L’intervention conjointe menée par le National Police Chiefs Council rassemble les responsables de 48 forces de police britanniques, de la National Crime Agency et de la police de Jersey. Cette démarche inédite vise à empêcher la remise en liberté de Jessie Cole et d’Albert Bowers, condamnés en 2020 à 13 ans de réclusion criminelle pour l’homicide involontaire de l’agent Andrew Harper.
Les détails de l’affaire et la condamnation initiale de 2020
Le drame s’est noué en 2019 à Sulhamstead, dans le Berkshire. Âgé de 28 ans et jeune marié, l’agent Andrew Harper a été happé et traîné sur plus d’un kilomètre alors qu’il tentait d’intercepter trois adolescents qui fuyaient après avoir volé un quad, selon les informations relayées par la presse. À l’époque des faits, les passagers du véhicule, Jessie Cole et Albert Bowers, étaient âgés de 17 ans. Ils ont écopé d’une peine de 13 ans de prison pour homicide involontaire. Le conducteur, Henry Long, a quant à lui écopé d’une peine alourdie de 16 ans de réclusion et ne bénéficie donc pas de ces mesures d’élargissement anticipé.
Cette affaire avait à l’époque provoqué une onde de choc nationale et une intense mobilisation menée par la veuve du policier, Lissie Harper. La campagne publique avait conduit le Parlement à adopter la loi dite Harper’s Law, instaurant la réclusion criminelle à perpétuité obligatoire pour les auteurs d’homicides sur des agents des forces de l’ordre en service, tout en doublant la peine maximale pour les agressions contre les travailleurs d’urgence.
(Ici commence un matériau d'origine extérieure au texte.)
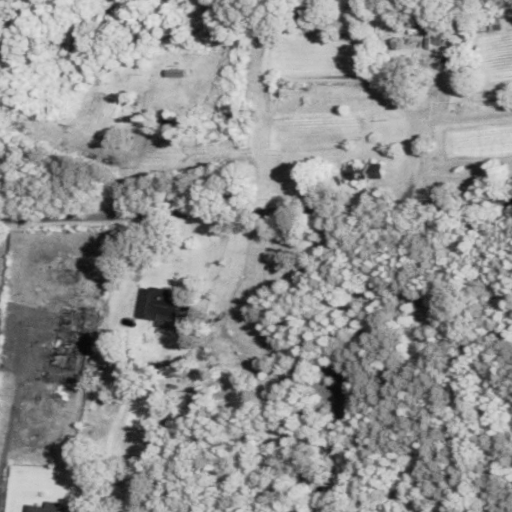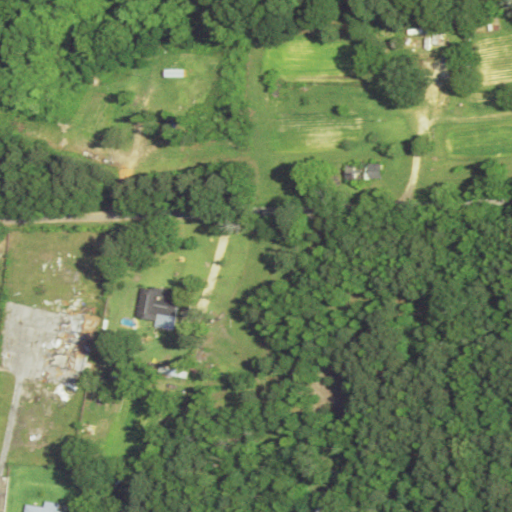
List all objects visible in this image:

La contestation des réformes de libération par les forces de l’ordre
En vertu de modifications apportées cette année à la législation sur les peines, les deux condamnés peuvent prétendre à une libération après avoir purgé seulement la moitié de leur peine initiale.
Dans leur courrier adressé au chef du gouvernement, les cinquante hauts responsables policiers estiment que cette mesure risque de saper la confiance du public et des victimes dans le système judiciaire.
Les requêtes adressées au gouvernement et les tensions politiques
Le courrier officiel formule trois demandes précises à l’exécutif. Outre le cas spécifique des meurtriers de l’agent Harper, les chefs de corps réclament que la protection de l’intérêt public, l’impact sur les victimes et la sécurité des communautés soient systématiquement pris en compte avant toute modification des conditions d’écrou.

Face à cette fronde sécuritaire et aux critiques croissantes, le Premier ministre Andy Burnham fait face à une contestation politique de grande ampleur.